Saved entries:

::::::::::

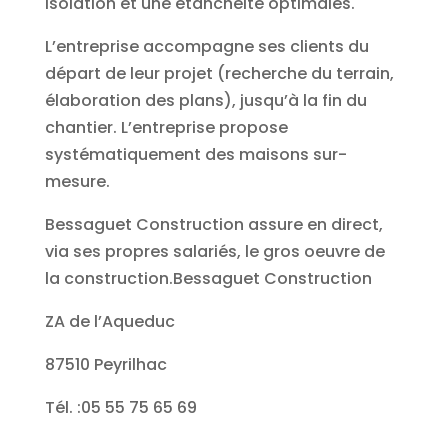
isolation et une étanchéité optimales.
L’entreprise accompagne ses clients du
départ de leur projet (recherche du terrain,
élaboration des plans), jusqu’à la fin du
chantier. L’entreprise propose
systématiquement des maisons sur-
mesure.
Bessaguet Construction assure en direct,
via ses propres salariés, le gros oeuvre de
la construction.Bessaguet Construction
ZA de l’Aqueduc
87510 Peyrilhac
Tél. :05 55 75 65 69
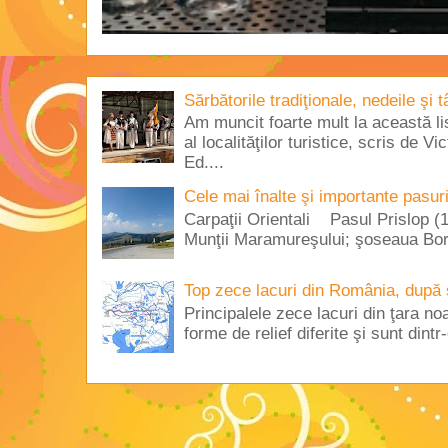
Sărbătorile tradiţionale, nedeile şi 
Am muncit foarte mult la această lis
al localităţilor turistice, scris de 
Ed....
Cele mai înalte şi importante pasur
Carpaţii Orientali Pasul Prislop (1
Munţii Maramureşului; şoseaua Borş
Top zece lacuri din România, după 
Principalele zece lacuri din ţara no
forme de relief diferite şi sunt dintr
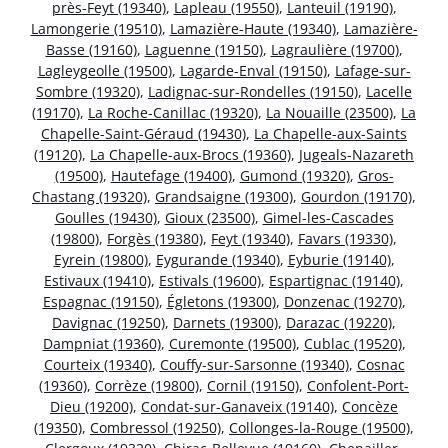
près-Feyt (19340)
,
Lapleau (19550)
,
Lanteuil (19190)
,
Lamongerie (19510)
,
Lamazière-Haute (19340)
,
Lamazière-
Basse (19160)
,
Laguenne (19150)
,
Lagraulière (19700)
,
Lagleygeolle (19500)
,
Lagarde-Enval (19150)
,
Lafage-sur-
Sombre (19320)
,
Ladignac-sur-Rondelles (19150)
,
Lacelle
(19170)
,
La Roche-Canillac (19320)
,
La Nouaille (23500)
,
La
Chapelle-Saint-Géraud (19430)
,
La Chapelle-aux-Saints
(19120)
,
La Chapelle-aux-Brocs (19360)
,
Jugeals-Nazareth
(19500)
,
Hautefage (19400)
,
Gumond (19320)
,
Gros-
Chastang (19320)
,
Grandsaigne (19300)
,
Gourdon (19170)
,
Goulles (19430)
,
Gioux (23500)
,
Gimel-les-Cascades
(19800)
,
Forgès (19380)
,
Feyt (19340)
,
Favars (19330)
,
Eyrein (19800)
,
Eygurande (19340)
,
Eyburie (19140)
,
Estivaux (19410)
,
Estivals (19600)
,
Espartignac (19140)
,
Espagnac (19150)
,
Égletons (19300)
,
Donzenac (19270)
,
Davignac (19250)
,
Darnets (19300)
,
Darazac (19220)
,
Dampniat (19360)
,
Curemonte (19500)
,
Cublac (19520)
,
Courteix (19340)
,
Couffy-sur-Sarsonne (19340)
,
Cosnac
(19360)
,
Corrèze (19800)
,
Cornil (19150)
,
Confolent-Port-
Dieu (19200)
,
Condat-sur-Ganaveix (19140)
,
Concèze
(19350)
,
Combressol (19250)
,
Collonges-la-Rouge (19500)
,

::::::::::

_Exercise description:_ Starting at the beginning of the entries and stopping after the line that contains "Tél. :05 55 75 65 69", turn each line into a string in a JSON list. Skip blank lines and leave the pictures out.

_Output of the exercise:_
[
  "isolation et une étanchéité optimales.",
  "L’entreprise accompagne ses clients du",
  "départ de leur projet (recherche du terrain,",
  "élaboration des plans), jusqu’à la fin du",
  "chantier. L’entreprise propose",
  "systématiquement des maisons sur-",
  "mesure.",
  "Bessaguet Construction assure en direct,",
  "via ses propres salariés, le gros oeuvre de",
  "la construction.Bessaguet Construction",
  "ZA de l’Aqueduc",
  "87510 Peyrilhac",
  "Tél. :05 55 75 65 69"
]